• **WHAT THIS EXERCISE ASKS**:
1 – From the page on Constitution Hill, list the prison museums found on the site.
2 – Pick up the page on Constitution Hill after its final sentence and continue it.

• **EXCERPTED TEXT**:

Constitution Hill

Johannesburg


Page created : 9th March 2022
Page updated : 20th April 2025


Explore the REAL Johannesburg

” Start with a trip back in history to the darkest days of apartheid and end with a visit to the Constitutional Court – and the future’s promise of hope! “

” A provocative tour that exposes one to the treatment endured by both criminal and political inmates during the apartheid era. “

” An amazing guided experience – the court is free, but having a guide makes it come alive! “

Constitution Hill, Awaiting Trial Prison, Johannesburg by night

CONSTITUTION HILL

Johannesburg’s Constitution Hill is the Johannesburg equivalent of Cape Town’s Robben Island – only better, and is arguably the most interesting – and disturbing, historical precinct in the city.
The site has three prison museums :
– Johannesburg Fort and the old prison
– The Women’s Gaol
– Number Four Prison . . .
. . . as well as the remains of the Awaiting Trial Block.

The buildings have been left in their original condition, and nothing has been renovated, painted or paved – as ALL heritage buildings should be!

Amidst the gloom of incarceration, this is also the site of the highest court in the land – the Constitutional Court, which is open for visits – even when in session.

– oOo –

When the high security prison was built on the Braamfontein ridge in 1892, it overlooked and dominated the newly established gold mining settlement to the south.
At the time, Johannesburg was no more than a dusty, noisy mining camp.
The prison was built to lock up white male trouble makers in the burgeoning town below!

The Fort was added 7 years later, after the foiled – and failed, Jameson Raid, with the hope of protecting Johannesburg from British forces, during the looming Second Anglo Boer War.

The Number Four prison, opened in 1904, was built to house sentenced non-white male prisoners, and the Women’s Gaol, which opened in 1910, was built to house sentenced white and non-white female prisoners.

The Awaiting Trial Block was built in 1928 to house black men waiting for their day in court, but except for the remaining stairwells, was sadly demolished to make way for the Constitutional Court,

The precinct gets its name from the most recent addition to the historical site – the Constitutional Court, which opened in 2004.

• **RAW DATA**:
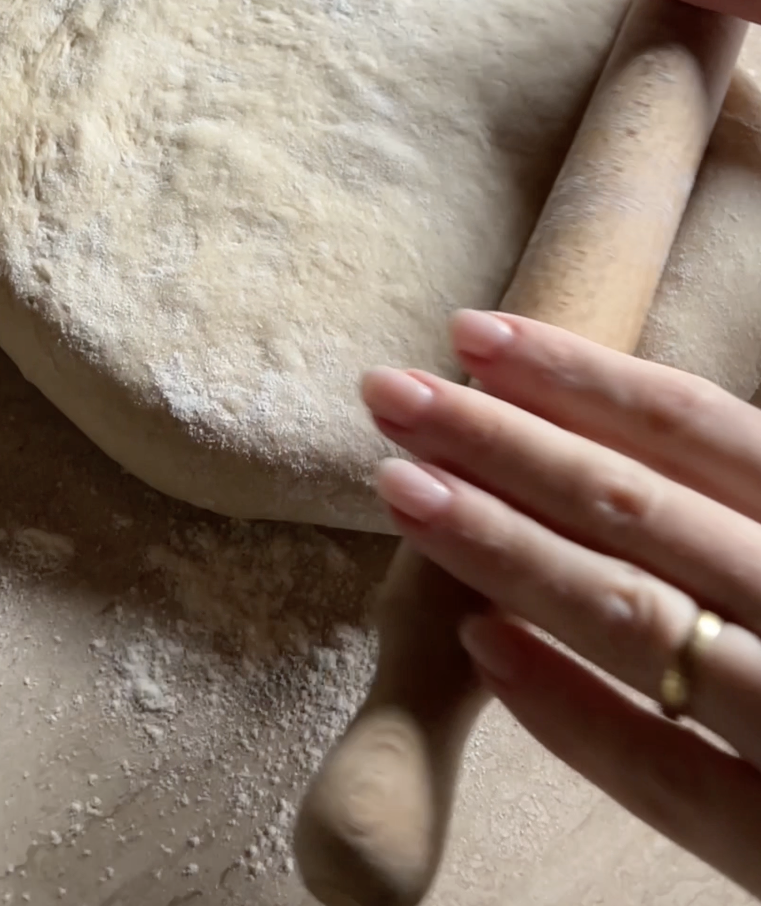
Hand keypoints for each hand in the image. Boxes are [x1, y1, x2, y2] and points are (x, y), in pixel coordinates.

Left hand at [363, 313, 760, 896]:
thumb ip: (758, 489)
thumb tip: (649, 427)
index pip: (700, 427)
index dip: (579, 376)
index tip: (472, 332)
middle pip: (643, 507)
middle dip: (501, 441)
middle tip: (389, 393)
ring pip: (637, 618)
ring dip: (505, 547)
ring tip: (402, 490)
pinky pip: (670, 780)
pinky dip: (571, 710)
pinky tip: (479, 648)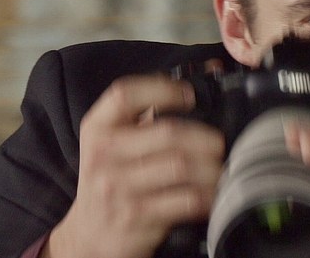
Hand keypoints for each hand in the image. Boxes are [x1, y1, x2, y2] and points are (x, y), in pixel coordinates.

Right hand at [43, 75, 224, 257]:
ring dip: (211, 167)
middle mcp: (104, 155)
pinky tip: (214, 193)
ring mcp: (117, 188)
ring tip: (221, 168)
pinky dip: (208, 195)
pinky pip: (185, 200)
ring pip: (181, 166)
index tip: (190, 95)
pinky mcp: (135, 217)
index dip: (162, 88)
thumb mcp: (116, 143)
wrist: (88, 236)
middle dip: (205, 137)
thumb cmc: (112, 180)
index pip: (124, 94)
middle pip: (167, 133)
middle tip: (220, 143)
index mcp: (98, 128)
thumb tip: (206, 73)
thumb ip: (149, 114)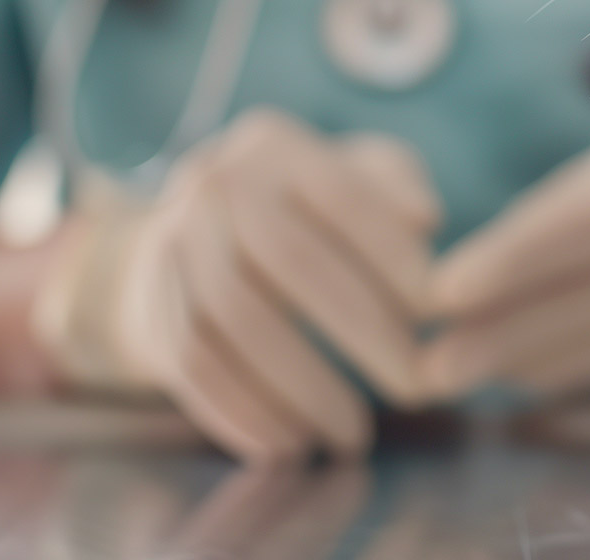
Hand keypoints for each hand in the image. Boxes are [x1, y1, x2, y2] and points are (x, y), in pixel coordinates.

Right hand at [34, 109, 441, 461]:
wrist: (195, 239)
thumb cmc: (311, 210)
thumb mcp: (359, 177)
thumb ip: (398, 190)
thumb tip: (424, 220)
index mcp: (276, 144)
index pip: (344, 199)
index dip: (394, 259)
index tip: (439, 316)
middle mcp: (215, 182)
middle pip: (292, 262)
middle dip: (362, 333)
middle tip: (416, 388)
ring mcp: (172, 242)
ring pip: (235, 321)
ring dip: (300, 387)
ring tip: (353, 434)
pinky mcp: (150, 305)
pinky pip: (192, 366)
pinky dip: (242, 412)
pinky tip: (289, 444)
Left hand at [419, 116, 589, 396]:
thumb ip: (550, 213)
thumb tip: (458, 282)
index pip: (577, 226)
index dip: (505, 262)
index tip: (439, 292)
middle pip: (586, 298)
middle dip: (502, 334)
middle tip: (430, 366)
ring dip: (518, 361)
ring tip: (451, 371)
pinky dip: (553, 369)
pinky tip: (507, 369)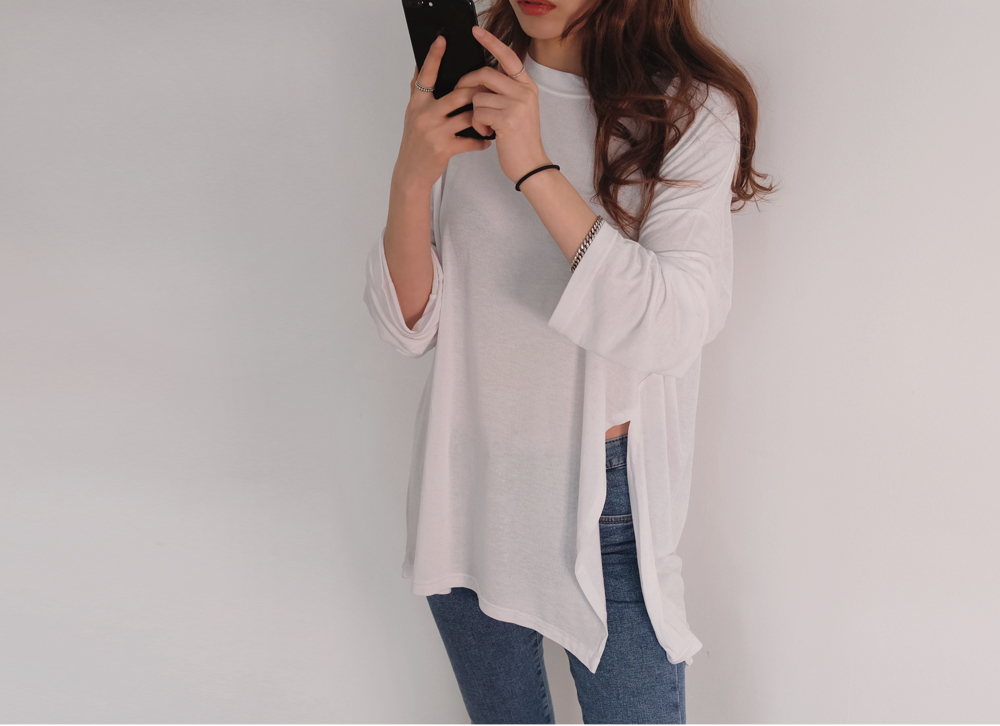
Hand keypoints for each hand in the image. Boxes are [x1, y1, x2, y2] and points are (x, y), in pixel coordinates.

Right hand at [393, 35, 492, 191]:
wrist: (411, 172)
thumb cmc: (415, 142)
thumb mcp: (413, 114)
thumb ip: (419, 92)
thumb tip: (420, 65)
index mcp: (417, 103)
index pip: (426, 75)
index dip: (434, 56)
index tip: (443, 39)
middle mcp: (424, 114)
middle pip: (458, 94)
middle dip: (478, 92)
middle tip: (492, 90)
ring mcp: (434, 131)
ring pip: (468, 116)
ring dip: (483, 117)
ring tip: (493, 118)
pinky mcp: (444, 148)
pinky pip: (471, 140)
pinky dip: (482, 140)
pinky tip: (487, 140)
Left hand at [455, 25, 551, 184]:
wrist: (531, 166)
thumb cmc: (519, 140)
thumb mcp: (517, 110)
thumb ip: (504, 91)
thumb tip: (479, 77)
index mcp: (527, 86)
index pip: (508, 56)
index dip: (491, 42)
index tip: (476, 31)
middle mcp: (524, 91)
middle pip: (485, 73)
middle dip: (467, 84)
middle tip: (461, 93)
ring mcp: (517, 104)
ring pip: (478, 96)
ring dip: (475, 113)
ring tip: (485, 126)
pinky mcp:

• **PER-TASK OUTPUTS**:
1 –
- Johannesburg Fort and the old prison
- The Women's Gaol
- Number Four Prison

2 –
Several famous political activists, who were imprisoned with hardened criminals, spent many cold nights in the dreadful conditions whilst imprisoned here.
Amongst them were Mahatma Gandhi, Nelson Mandela, Robert Sobukwe, Albert Luthuli, Joe Slovo and Winnie Mandela.

The museums now expose the inhumane treatment – and conditions, that inmates – especially black, had to endure during its more than 80 years in operation,

When opened in 1904, Number Four Prison was planned to house less than 1,000 inmates, but by 1983 that number had increased to over 2200, and the prison was closed due to overcrowding.

Open cell doors at the old Johannesburg prison, Constitution Hill, Johannesburg

INFORMATION CORRECT
August 2024

CONSTITUTION HILL IS WHEELCHAIR FRIENDLY

CONSTITUTION HILL DOES NOT ACCEPT CASH

CONSTITUTION HILL OPENING TIMES :
Daily : 09h00 – 17h00 (9.00am – 5.00pm)
Last entry at 16h00 (4.00pm)

Close at 13h00 (1.00pm) : 24th December 2024
CLOSED : 25th and 26th December 2024
Close at 13h00 (1.00pm) : 31st December 2024
CLOSED : 1st January 2025

CONSTITUTIONAL COURT : ENTRANCE IS FREE

CONSTITUTION HILL ENTRANCE FEES :
Entrance and Self–Guided : NO Tour Guide
Adults : R100
Children (5-17 years) : R50
Pensioners and Students : R65

1 Hour Highlights Guided Tour
Daily, every hour, from 9am – 4pm.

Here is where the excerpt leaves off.